● **SELECTED EXTRACT**
▽

Wendy Bevan opens Alone With The Unknown with Innocence; a cinematic single produced by Nick Rhodes setting the tone through noir atmosphere, brass-led tension, tremolo guitar, and an intimate, hypnotic vocal.

Due October 2, 2026, the album pulls from film noir, old Hollywood glamour, Sicilian mystery, Vertigo, and La Dolce Vita. Love, desire, myth, and memory with the lights turned low.
Produced with Rhodes following their previous Astronomia collaboration, Alone With The Unknown builds on Bevan’s reputation for theatrical, atmospheric, emotionally charged work while sharpening her identity as a solo artist.
Ahead of her BST Hyde Park appearance supporting Duran Duran and Scissor Sisters, Wendy Bevan discusses Innocence, cinematic tension, vulnerability, visual storytelling, working with Nick Rhodes, and building the world of Alone With The Unknown.
I just love elegance and old fashioned glamour and what it stands for, is such a huge part of a visual language that we all recognise and understand in classic cinema still, to this day.

Q1. Innocence opens the world of Alone With The Unknown. What made this the right first glimpse into the album?
Innocence asks the listener to surrender to the power of the passions. Its one of my favourite tracks on the record so it felt like the right introduction to Alone With The Unknown; it captures so much of what I want this album to represent.
Built around rich sonic textures, Innocence carries a shadowy cinematic atmosphere with a distinct film noir edge. It pulls you into a mysterious world, thats evolving around you, both intimate and urgent, where emotion becomes the driving force of the story.
The vocal introduces a powerful central character whose desires and vulnerabilities set the tone for everything that follows.
Q2. The track moves through love, danger, desire, and surrender. What did you want to explore about vulnerability inside human connection?

△

● **QUESTIONS ON THE MATERIAL**
- A) Reproduce the passage of the Wendy Bevan interview above verbatim, starting with "Wendy Bevan opens" and going on through "building the world of Alone With The Unknown.".
- B) Write the next part of the Wendy Bevan interview above, picking up right after its final line.

Page-level text extractions:
▽

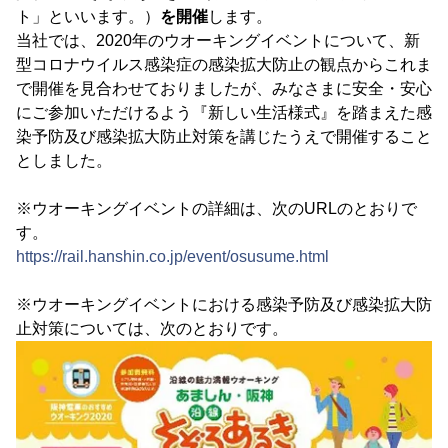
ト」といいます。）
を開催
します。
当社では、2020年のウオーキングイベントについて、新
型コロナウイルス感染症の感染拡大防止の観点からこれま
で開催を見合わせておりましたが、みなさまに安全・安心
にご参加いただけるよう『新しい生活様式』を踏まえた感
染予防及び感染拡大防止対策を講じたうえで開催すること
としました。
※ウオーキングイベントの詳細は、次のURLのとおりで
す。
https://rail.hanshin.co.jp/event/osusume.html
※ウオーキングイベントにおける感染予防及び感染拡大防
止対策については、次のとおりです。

△

● **SOLVED PROBLEMS**
- A)
Wendy Bevan opens Alone With The Unknown with Innocence; a cinematic single produced by Nick Rhodes setting the tone through noir atmosphere, brass-led tension, tremolo guitar, and an intimate, hypnotic vocal.

Due October 2, 2026, the album pulls from film noir, old Hollywood glamour, Sicilian mystery, Vertigo, and La Dolce Vita. Love, desire, myth, and memory with the lights turned low.
Produced with Rhodes following their previous Astronomia collaboration, Alone With The Unknown builds on Bevan’s reputation for theatrical, atmospheric, emotionally charged work while sharpening her identity as a solo artist.
Ahead of her BST Hyde Park appearance supporting Duran Duran and Scissor Sisters, Wendy Bevan discusses Innocence, cinematic tension, vulnerability, visual storytelling, working with Nick Rhodes, and building the world of Alone With The Unknown.

- B)
There is a balance between vulnerability and surrender, and the risk that comes with the fragility of any meaningful human connection. I wanted to explore that tension within the song that exists alongside desire, intensity, and trust.
Exploring this lyrically and elevating this feeling melodically was something I intended to illuminate because everyone of us can relate to it and thats an important part of songwriting for me. When a song is honest about vulnerability, it has the power to resonate on a much deeper level with your audience.

Q3. You describe Innocence as suspended between dream and memory. How did that emotional space shape the writing?
When I write, I’m often imagining a character, a set of circumstances, or a narrative, but the process usually begins with a feeling. It might be a line that won’t leave my head after an experience, or an emotion that continues to linger long after the moment has passed. In many ways, my songs can feel like premonitions lyrical portals into their own emotional universes.
A lot of my work is driven by instinct and emotional connection, and that space between dream and memory is often where those feelings live. I’m constantly searching for the ineffable, an emotion or sensation that’s difficult to put into words but feels deeply familiar. I’m always trying to translate a feeling into words, sounds, and melodies in a way that allows other people to experience it as deeply as I do.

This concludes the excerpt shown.